6: Raghunath Yadav, and 8 others (Gurgaon, India), August 12, 2012, 4:24 PM.
We share your pain, T. Sher Singh ji. My friends and I have just finished watching the London Games closing ceremony, and thinking back at what our politicians did so recently vis-a-vis the Commonwealth Games, we understand your disgust and disappointment with your land of birth, and at how it has betrayed us all. Believe me, many who are educated in this country or have half a brain, feel the same way but cannot see any light at the end of the tunnel. Let's all pray ...
7: Kiran Kaur (San Diego, California, USA), August 12, 2012, 5:25 PM.
Have you had a look at the Indian media today? They're hailing their six medals - 2 silvers and 4 bronzes - as the "Super Six"!? It's not a few of them, it's not just the uneducated, it's the whole lot ... they are a bunch of ... let me find a kind word ... well, you know what I mean ... Space cadets?
8: Raj (Canada), August 12, 2012, 7:31 PM.
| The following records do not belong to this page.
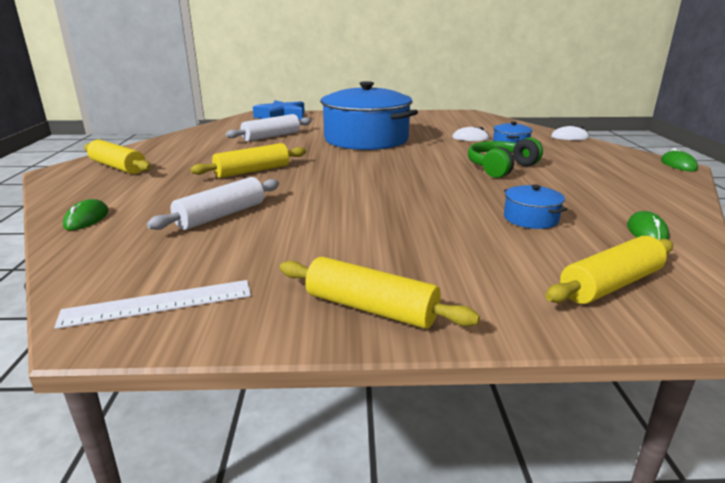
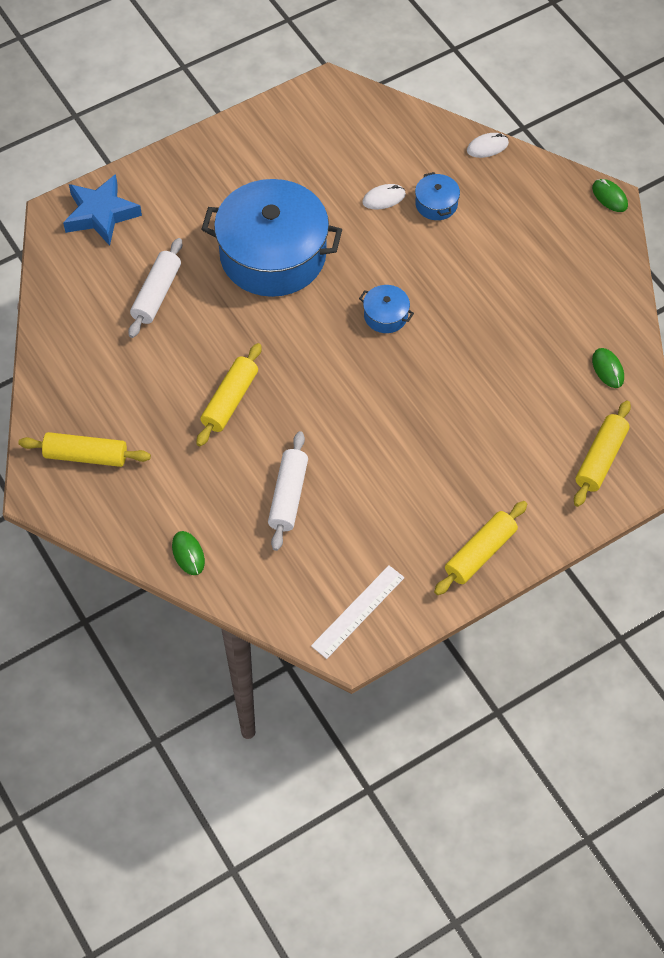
camera: 30 degrees left, 35 degrees up
(371, 308) = (480, 553): yellow rolling pin -> yellow rolling pin turned 45 degrees counterclockwise
(500, 168) = (455, 281): green headphones -> none
(530, 218) = (522, 385): blue pot -> blue pot (385, 315)

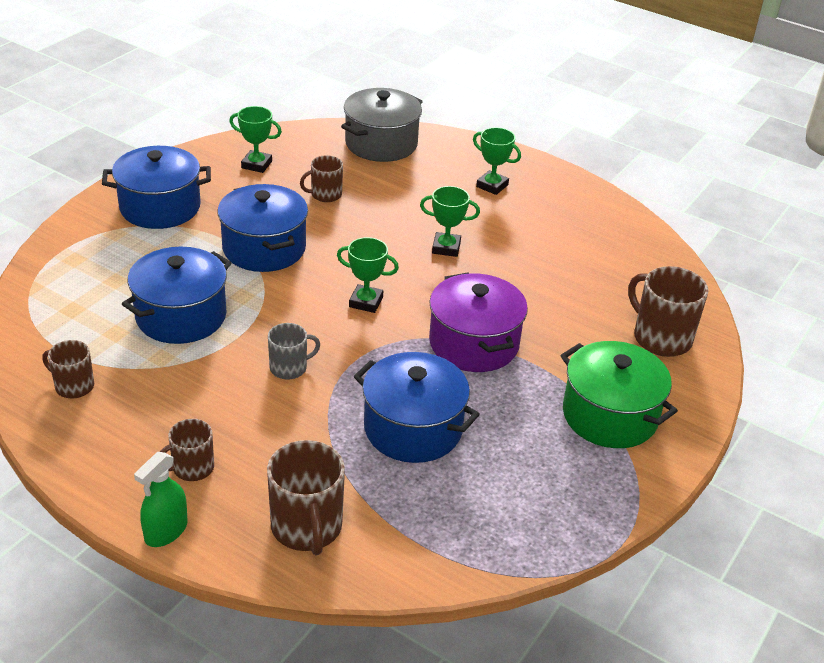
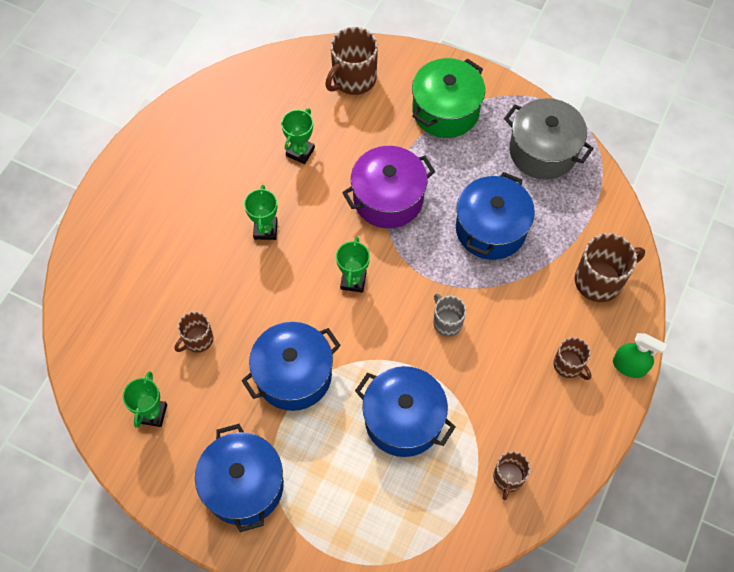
camera: 95 degrees left, 25 degrees up
(325, 195) = (197, 340): brown mug -> brown mug turned 75 degrees clockwise
(381, 144) = (97, 304): grey pot -> grey pot (543, 151)
(492, 186) = (161, 202): green trophy -> green trophy (300, 152)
The medals won by any country is the result of a system that is worked and perfected to produce results. It requires an institutionalized approach, and in India the only institutionalized activity is "corruption". A statistical analysis of the medals is on this website: http://simon.forsyth.net/olympics.html
9: Balesar Chaturvedi (Mumbai, India), August 12, 2012, 10:54 PM.
Wow! I just checked out the site recommended by Raj (#8), and the stats in it on India are quite unnerving! India has the very LAST, literally the LAST, rank out of 85 nations. It does not paint a pretty picture of India. I bet you our media won't touch this with a barge pole.